* _Teks Bacaan_:
⟨
Hukum pidana mati di Indonesia diatur dalam Pasal 11 KUHP yang menyatakan bahwa hukuman mati dijalankan oleh algojo yang mengikatkan tali pada leher terpidana dan menjatuhkan papan ditempat terpidana berdiri. Dalam KUHP, hukuman mati masih menjadi pidana pokok. Tata cara pelaksanaan hukuman mati juga terdapat dalam Penetapan Presiden No. 2 Tahun 1964. Peraturan terbaru saat ini masih terdapat dalam RKUHP (Rancangan Kitab Undang-Undang Hukum Pidana) Pasal 98 yang akhirnya menyatakan bahwa pidana mati menjadi pidana alternatif atau sebagai upaya terakhir untuk mencegah dilakukannya tindak pidana. Dalam kasus tertentu, misalnya aborsi, bayi dapat digugurkan demi kelangsungan hidup ibunya. Sama halnya dengan pidana mati, hak atas hidup bisa dibatasi dan diberi pengecualian dalam hal yang sangat luar biasa.
⟩
Catatan dari sebuah koleksi
⟨
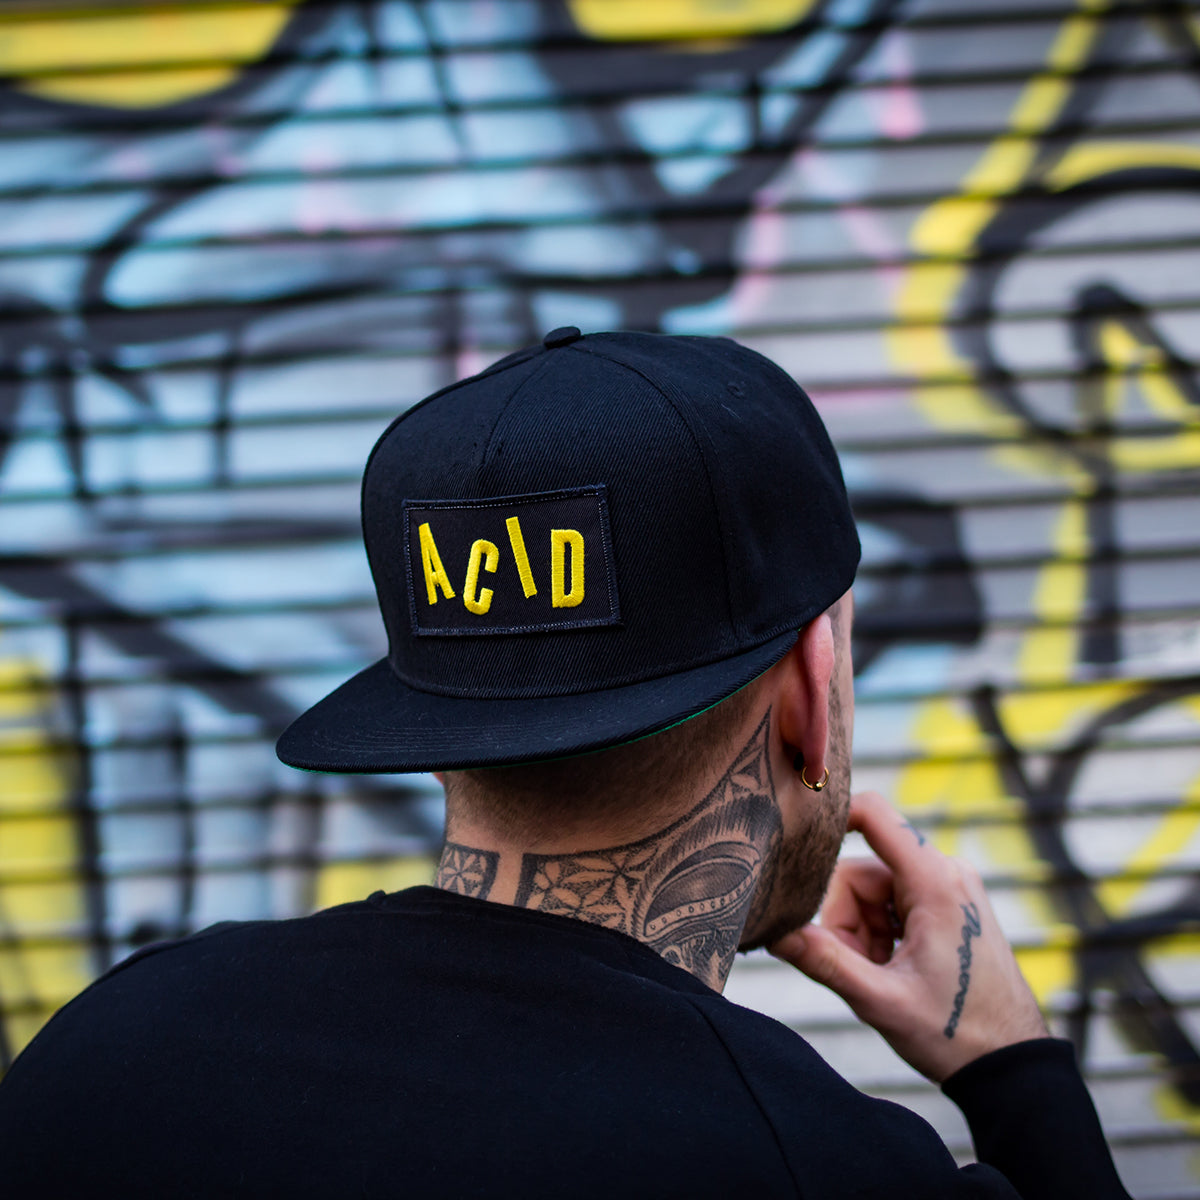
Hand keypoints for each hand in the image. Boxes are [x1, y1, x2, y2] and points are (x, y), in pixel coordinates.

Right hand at [770, 790, 1047, 1082]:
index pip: (874, 814)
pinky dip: (882, 934)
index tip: (794, 842)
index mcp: (935, 882)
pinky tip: (895, 969)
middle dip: (846, 920)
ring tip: (881, 976)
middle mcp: (946, 872)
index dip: (830, 817)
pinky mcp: (949, 903)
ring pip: (873, 890)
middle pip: (861, 872)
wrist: (1013, 1063)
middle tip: (860, 969)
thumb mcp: (882, 1001)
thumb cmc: (957, 1034)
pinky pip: (893, 902)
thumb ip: (825, 962)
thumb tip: (774, 934)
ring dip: (863, 932)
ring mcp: (950, 887)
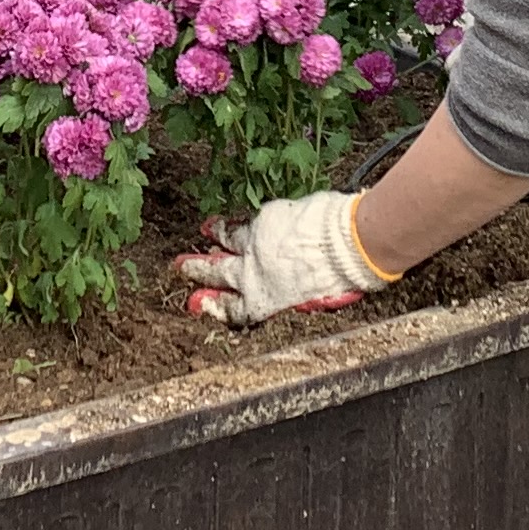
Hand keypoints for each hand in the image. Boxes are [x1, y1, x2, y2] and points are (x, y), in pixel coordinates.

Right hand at [177, 189, 395, 325]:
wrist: (347, 247)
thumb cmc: (338, 280)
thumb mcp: (309, 303)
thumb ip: (289, 299)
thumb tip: (286, 298)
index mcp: (265, 300)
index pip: (234, 308)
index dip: (215, 306)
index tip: (199, 303)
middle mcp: (253, 274)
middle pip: (218, 273)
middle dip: (198, 270)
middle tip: (181, 267)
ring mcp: (256, 245)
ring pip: (227, 242)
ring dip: (213, 239)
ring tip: (203, 233)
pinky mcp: (265, 221)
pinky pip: (243, 223)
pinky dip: (231, 223)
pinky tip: (223, 221)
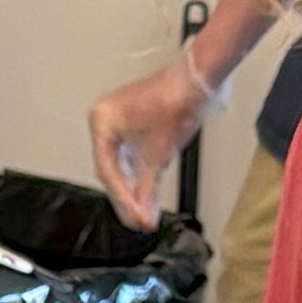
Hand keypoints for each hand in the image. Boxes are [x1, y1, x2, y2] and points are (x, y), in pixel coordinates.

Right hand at [89, 52, 212, 220]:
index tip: (133, 215)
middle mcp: (104, 119)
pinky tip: (146, 196)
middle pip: (112, 169)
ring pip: (122, 166)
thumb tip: (142, 216)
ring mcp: (118, 122)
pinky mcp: (133, 125)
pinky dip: (140, 175)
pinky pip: (131, 156)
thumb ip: (147, 188)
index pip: (107, 169)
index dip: (121, 196)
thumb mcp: (159, 154)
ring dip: (134, 190)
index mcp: (102, 121)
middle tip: (139, 221)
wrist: (198, 80)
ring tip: (144, 214)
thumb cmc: (178, 101)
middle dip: (128, 197)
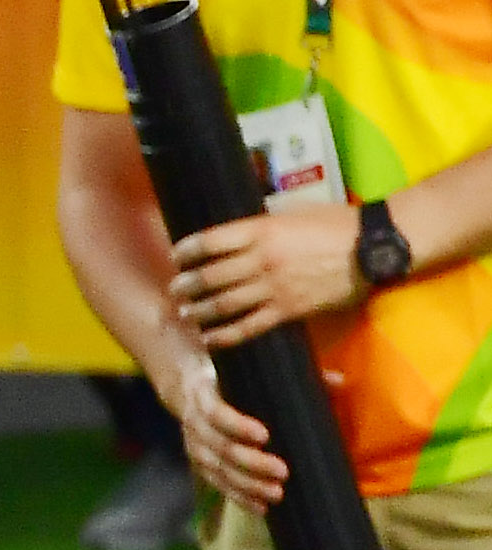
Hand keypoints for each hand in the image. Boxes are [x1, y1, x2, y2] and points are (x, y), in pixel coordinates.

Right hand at [162, 344, 288, 509]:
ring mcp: (195, 446)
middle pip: (220, 448)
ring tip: (277, 493)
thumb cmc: (232, 380)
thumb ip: (294, 376)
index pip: (216, 413)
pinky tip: (261, 507)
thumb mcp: (251, 371)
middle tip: (283, 471)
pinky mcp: (200, 464)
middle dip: (251, 463)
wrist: (190, 389)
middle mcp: (194, 423)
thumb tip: (339, 381)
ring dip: (247, 485)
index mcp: (205, 394)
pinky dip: (239, 497)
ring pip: (218, 470)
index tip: (265, 436)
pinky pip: (218, 484)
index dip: (237, 425)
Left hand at [171, 201, 365, 348]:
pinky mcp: (289, 310)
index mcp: (263, 230)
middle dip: (187, 285)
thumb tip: (240, 224)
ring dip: (199, 311)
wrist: (375, 248)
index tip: (176, 256)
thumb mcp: (296, 210)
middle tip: (175, 289)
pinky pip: (249, 327)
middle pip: (210, 276)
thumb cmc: (338, 223)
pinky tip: (211, 338)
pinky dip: (225, 335)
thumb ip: (265, 220)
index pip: (211, 241)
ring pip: (224, 305)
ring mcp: (275, 287)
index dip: (187, 250)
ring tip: (186, 313)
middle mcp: (263, 260)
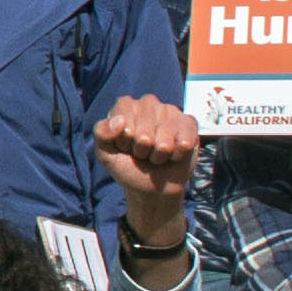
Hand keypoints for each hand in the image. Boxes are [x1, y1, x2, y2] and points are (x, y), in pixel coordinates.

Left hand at [90, 93, 200, 251]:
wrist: (151, 187)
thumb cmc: (128, 166)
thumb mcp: (106, 155)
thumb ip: (101, 135)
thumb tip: (119, 121)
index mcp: (125, 105)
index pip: (122, 118)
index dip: (123, 140)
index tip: (124, 146)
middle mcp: (148, 103)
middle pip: (144, 133)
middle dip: (142, 150)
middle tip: (142, 153)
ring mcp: (170, 111)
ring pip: (164, 141)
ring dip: (159, 156)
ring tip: (156, 154)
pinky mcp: (189, 123)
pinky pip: (185, 142)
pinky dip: (177, 156)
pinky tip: (174, 154)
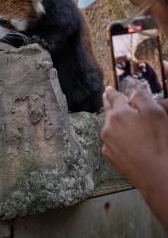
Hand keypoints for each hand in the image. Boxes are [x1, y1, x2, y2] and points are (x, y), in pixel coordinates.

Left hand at [102, 86, 167, 231]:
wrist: (158, 176)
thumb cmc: (159, 143)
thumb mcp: (156, 113)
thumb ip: (142, 98)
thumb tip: (133, 92)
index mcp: (118, 114)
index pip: (114, 98)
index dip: (112, 92)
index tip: (108, 88)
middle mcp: (108, 127)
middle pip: (109, 112)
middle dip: (109, 103)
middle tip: (106, 96)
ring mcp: (107, 143)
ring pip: (110, 127)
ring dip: (114, 123)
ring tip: (120, 120)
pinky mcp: (110, 157)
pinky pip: (112, 143)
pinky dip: (117, 139)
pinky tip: (126, 141)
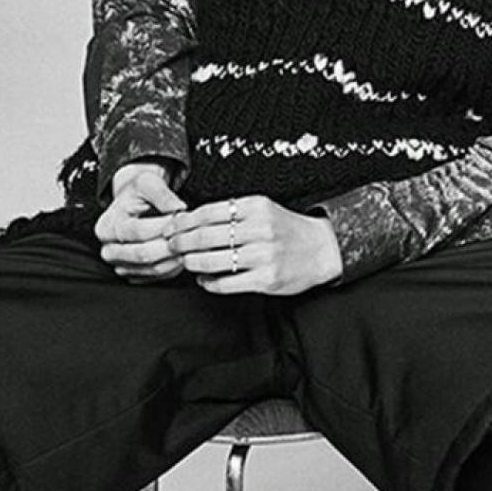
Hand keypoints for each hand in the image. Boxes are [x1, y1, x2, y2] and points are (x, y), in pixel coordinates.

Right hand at [95, 161, 185, 282]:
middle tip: (189, 233)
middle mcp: (109, 249)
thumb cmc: (138, 192)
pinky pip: (159, 277)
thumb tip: (179, 208)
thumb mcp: (147, 182)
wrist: (132, 203)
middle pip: (144, 254)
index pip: (138, 231)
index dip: (163, 225)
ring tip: (189, 242)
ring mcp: (121, 265)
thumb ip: (162, 194)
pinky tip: (184, 253)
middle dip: (170, 244)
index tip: (181, 217)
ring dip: (176, 257)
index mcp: (106, 227)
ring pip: (153, 268)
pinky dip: (175, 267)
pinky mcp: (135, 275)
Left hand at [168, 195, 342, 295]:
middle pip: (205, 237)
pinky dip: (209, 283)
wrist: (321, 249)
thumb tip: (190, 220)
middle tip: (170, 246)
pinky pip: (227, 283)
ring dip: (191, 263)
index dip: (183, 222)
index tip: (170, 227)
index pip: (207, 212)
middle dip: (180, 242)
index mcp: (255, 207)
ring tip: (185, 262)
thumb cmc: (285, 229)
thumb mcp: (262, 209)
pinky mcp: (266, 279)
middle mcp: (259, 229)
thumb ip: (231, 212)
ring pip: (212, 261)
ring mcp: (264, 256)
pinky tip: (204, 280)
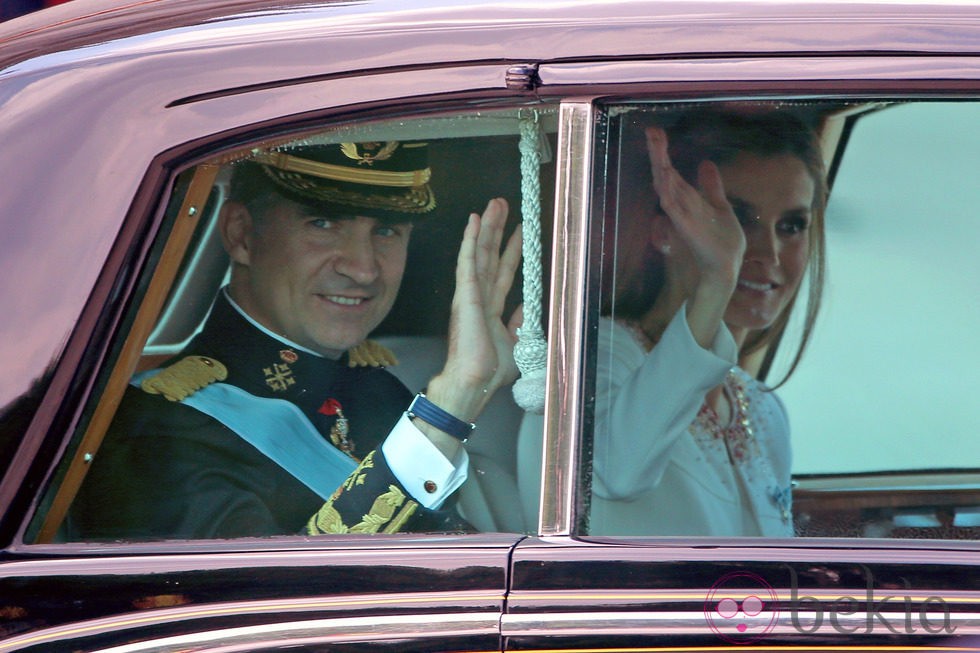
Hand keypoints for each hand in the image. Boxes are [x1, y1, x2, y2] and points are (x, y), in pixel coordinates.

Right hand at [423, 198, 521, 446]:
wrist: (475, 383)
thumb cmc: (491, 372)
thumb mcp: (516, 343)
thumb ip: (520, 322)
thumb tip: (529, 307)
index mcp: (490, 309)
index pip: (503, 273)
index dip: (511, 250)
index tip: (519, 231)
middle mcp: (479, 298)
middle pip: (490, 256)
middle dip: (497, 230)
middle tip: (502, 204)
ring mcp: (470, 295)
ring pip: (480, 253)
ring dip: (486, 228)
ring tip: (492, 204)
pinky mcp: (465, 296)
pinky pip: (469, 263)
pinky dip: (471, 241)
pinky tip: (474, 221)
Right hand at [645, 126, 744, 289]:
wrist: (724, 268)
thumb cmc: (720, 243)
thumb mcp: (719, 207)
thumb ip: (711, 187)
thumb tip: (706, 164)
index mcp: (688, 199)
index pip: (672, 171)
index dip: (663, 153)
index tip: (656, 132)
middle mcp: (680, 205)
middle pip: (666, 174)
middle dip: (659, 153)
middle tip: (651, 131)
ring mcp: (680, 215)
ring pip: (667, 186)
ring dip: (661, 166)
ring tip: (655, 145)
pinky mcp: (684, 227)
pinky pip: (672, 207)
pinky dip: (667, 192)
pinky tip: (664, 176)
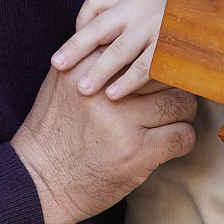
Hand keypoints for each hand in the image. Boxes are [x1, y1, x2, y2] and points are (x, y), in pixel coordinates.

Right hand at [10, 63, 195, 223]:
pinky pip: (183, 134)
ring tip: (173, 117)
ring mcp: (123, 121)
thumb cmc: (53, 131)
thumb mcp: (62, 85)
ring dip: (182, 110)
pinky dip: (184, 138)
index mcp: (85, 66)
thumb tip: (130, 43)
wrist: (40, 180)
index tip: (165, 65)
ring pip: (180, 101)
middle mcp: (104, 89)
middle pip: (163, 70)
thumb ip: (92, 62)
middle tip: (177, 89)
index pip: (138, 47)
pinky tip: (171, 141)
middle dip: (174, 81)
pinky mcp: (138, 152)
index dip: (157, 56)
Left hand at [50, 0, 167, 98]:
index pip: (94, 4)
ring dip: (100, 70)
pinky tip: (115, 95)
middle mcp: (139, 6)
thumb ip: (117, 19)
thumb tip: (83, 35)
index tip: (60, 58)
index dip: (77, 31)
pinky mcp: (172, 45)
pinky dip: (129, 81)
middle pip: (99, 27)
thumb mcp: (143, 8)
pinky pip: (146, 65)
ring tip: (83, 89)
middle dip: (77, 50)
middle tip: (58, 68)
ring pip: (120, 50)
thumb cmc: (171, 18)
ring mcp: (156, 24)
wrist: (218, 16)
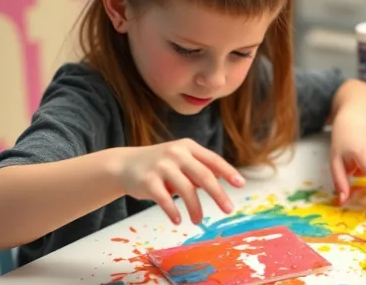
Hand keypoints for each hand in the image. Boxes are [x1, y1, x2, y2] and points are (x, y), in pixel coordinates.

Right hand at [116, 138, 244, 224]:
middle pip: (203, 175)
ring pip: (186, 190)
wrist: (124, 165)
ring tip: (198, 219)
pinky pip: (165, 200)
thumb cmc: (159, 165)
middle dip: (218, 194)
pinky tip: (178, 220)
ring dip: (195, 208)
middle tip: (229, 209)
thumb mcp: (180, 160)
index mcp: (188, 147)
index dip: (228, 172)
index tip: (241, 185)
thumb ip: (198, 170)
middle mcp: (176, 153)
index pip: (213, 160)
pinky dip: (174, 212)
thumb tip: (221, 187)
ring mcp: (161, 166)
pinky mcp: (147, 181)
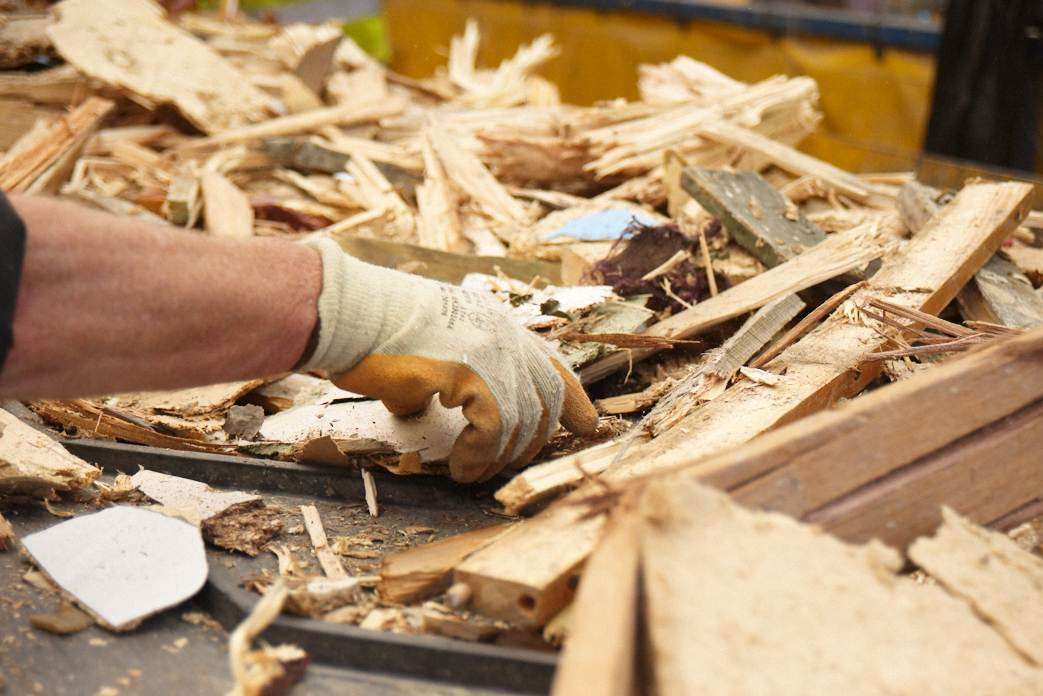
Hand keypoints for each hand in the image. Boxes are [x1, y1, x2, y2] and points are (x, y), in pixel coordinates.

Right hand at [300, 239, 598, 481]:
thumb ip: (436, 374)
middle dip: (537, 438)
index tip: (588, 424)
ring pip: (521, 418)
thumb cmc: (371, 328)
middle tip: (512, 465)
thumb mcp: (421, 348)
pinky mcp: (470, 372)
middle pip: (546, 395)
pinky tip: (460, 466)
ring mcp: (490, 350)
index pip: (551, 362)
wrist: (346, 311)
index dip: (573, 398)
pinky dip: (480, 454)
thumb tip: (420, 405)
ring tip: (471, 473)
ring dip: (499, 455)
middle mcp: (503, 334)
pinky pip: (493, 426)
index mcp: (496, 324)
⟩
* _Soal untuk Dikerjakan_:
[1] Jawablah pertanyaan berikut berdasarkan teks bacaan tentang hukuman mati di Indonesia.
(a) Menurut Pasal 11 KUHP, siapa yang menjalankan hukuman mati?
(b) Peraturan apa yang juga memuat tata cara pelaksanaan hukuman mati?
(c) Menurut Pasal 98 RKUHP, pidana mati menjadi pidana apa?
[2] Sebutkan semua peraturan hukum yang disebut dalam teks bacaan tentang hukuman mati di Indonesia. Sertakan nomor pasalnya jika teks menyebutkannya.

* _Jawaban Berurutan_:
[1]
(a) Algojo.
(b) Penetapan Presiden No. 2 Tahun 1964.
(c) Pidana alternatif atau upaya terakhir untuk mencegah dilakukannya tindak pidana.

[2]
- KUHP, Pasal 11
- Penetapan Presiden No. 2 Tahun 1964
- RKUHP (Rancangan Kitab Undang-Undang Hukum Pidana), Pasal 98